Material shown =
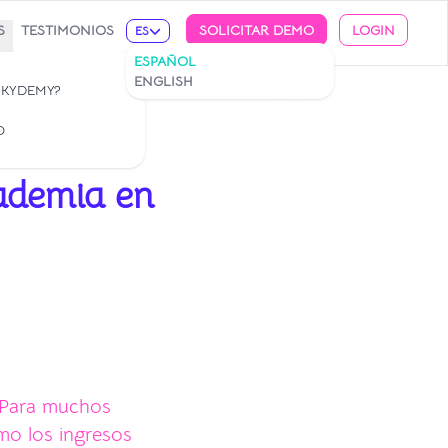
S
TESTIMONIOS
SOLICITAR DEMO
LOGIN
ES
ESPAÑOL
ENGLISH
 KYDEMY?
O
ademia en
 Para muchos
mo los ingresos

Task to carry out = Would you retype the material exactly, omitting each picture?

Problem solution =
S
TESTIMONIOS
SOLICITAR DEMO
LOGIN
ES
ESPAÑOL
ENGLISH
 KYDEMY?
O
ademia en
 Para muchos
mo los ingresos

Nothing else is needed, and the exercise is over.